*** Opening Given records ***

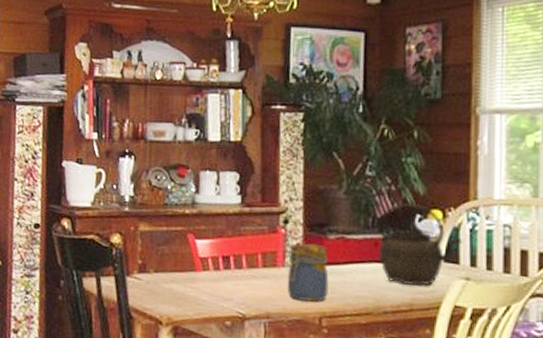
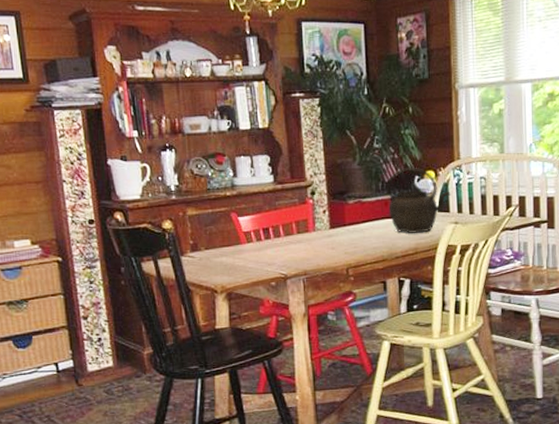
jar: present [287,242,329,302] -> none [317,209,352,257]

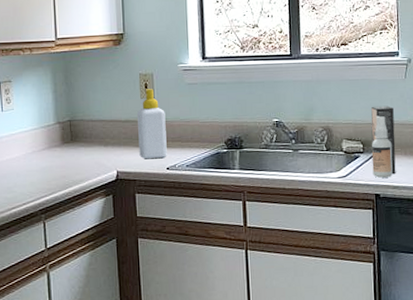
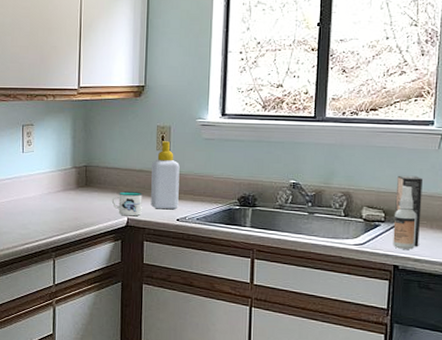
mug: none [99,143,131,169] -> present [111,191,143,216]

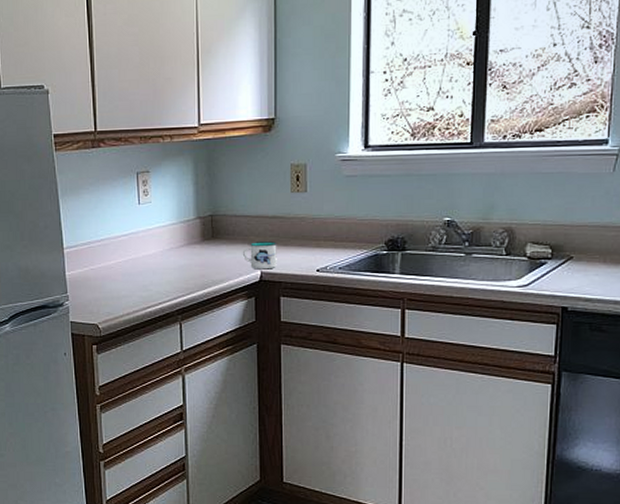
soap bottle: present [151,141,180,210] -> none [287,181,318,260]
spray bottle: present [393,175,422,250] -> none [561,204,595,288]

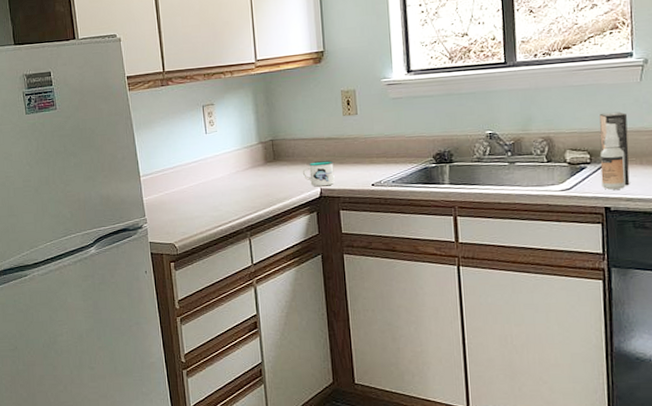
spray bottle: none [561,204,595,288] -> present [599,111,630,190]

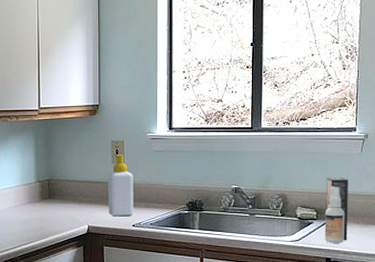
mug: present [302,160,335,187] -> none [73,202,101,224]
soap bottle: none [340,105,372,176] -> present [108,154,133,217]

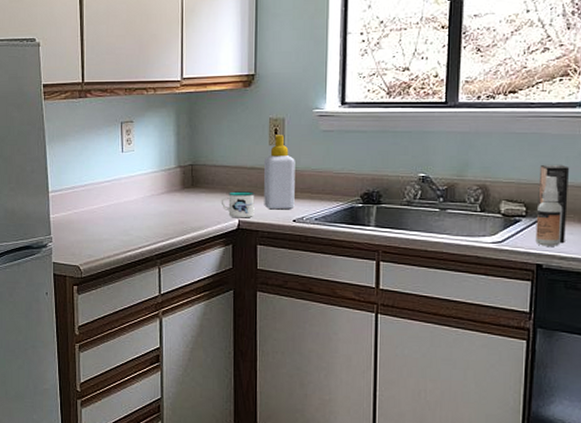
mug: none [73,202,101,224] -> present [221,191,255,218]

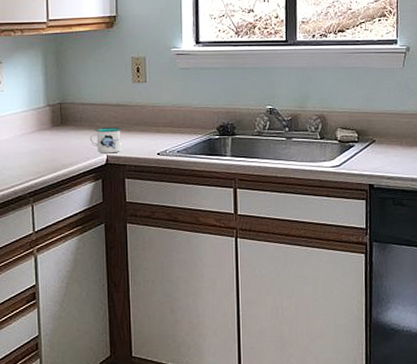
soap bottle: present [264,135,295,210] -> none [129,73,158,144]
spray bottle: present [535,164,569,246] -> none [366,94,391,168]

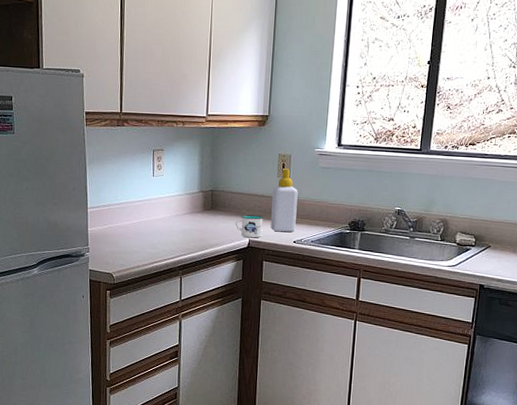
soap bottle: none [129,73,158,144] -> present [270,169,298,232]

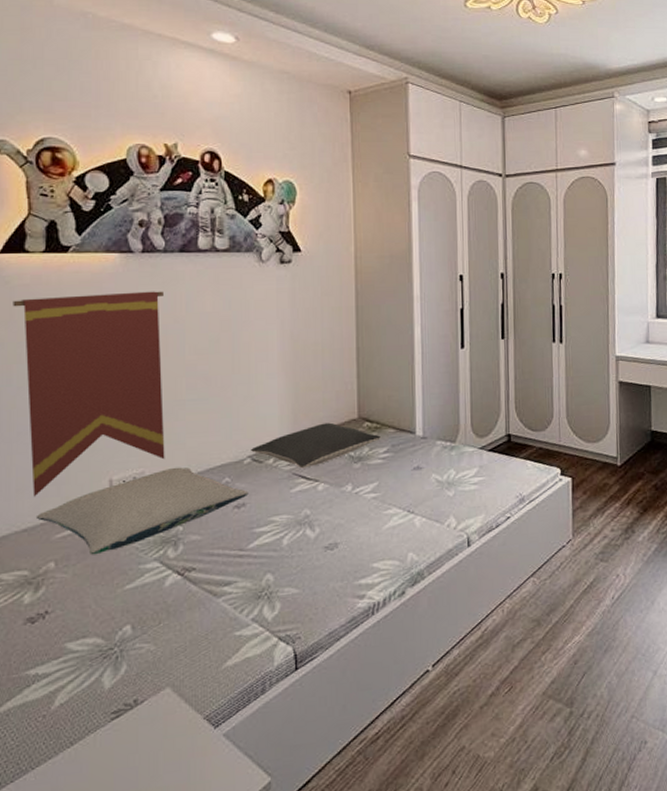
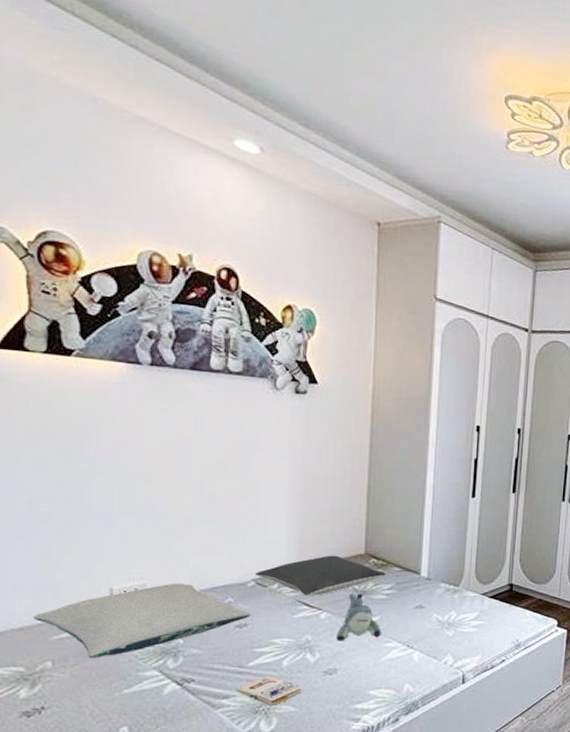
pennant: present [13,291,165,497] -> none [10,398,173,598]
paperback book: none [238,556,304,590] -> present [237,675,302,707]
shark plush: none [335,459,381,513] -> present [336,592,382,641]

*** Closing Given records ***

Print again, exactly, the lines of the records above from the first line through the line with "spray bottle: present [535,164,569,246]". No pictures.

jar: present [287,242,329,302] -> none [317,209,352,257]

mug: none [99,143,131,169] -> present [111,191,143,216]

soap bottle: present [151,141,180,210] -> none [287,181,318,260]
spray bottle: present [393,175,422,250] -> none [561,204,595,288]

spray bottle: none [561,204,595,288] -> present [599,111,630,190]

mug: present [302,160,335,187] -> none [73,202,101,224]
soap bottle: none [340,105,372,176] -> present [108,154,133,217]

mug: none [73,202,101,224] -> present [221,191,255,218]

soap bottle: present [264,135,295,210] -> none [129,73,158,144]
spray bottle: present [535,164,569,246] -> none [366,94,391,168]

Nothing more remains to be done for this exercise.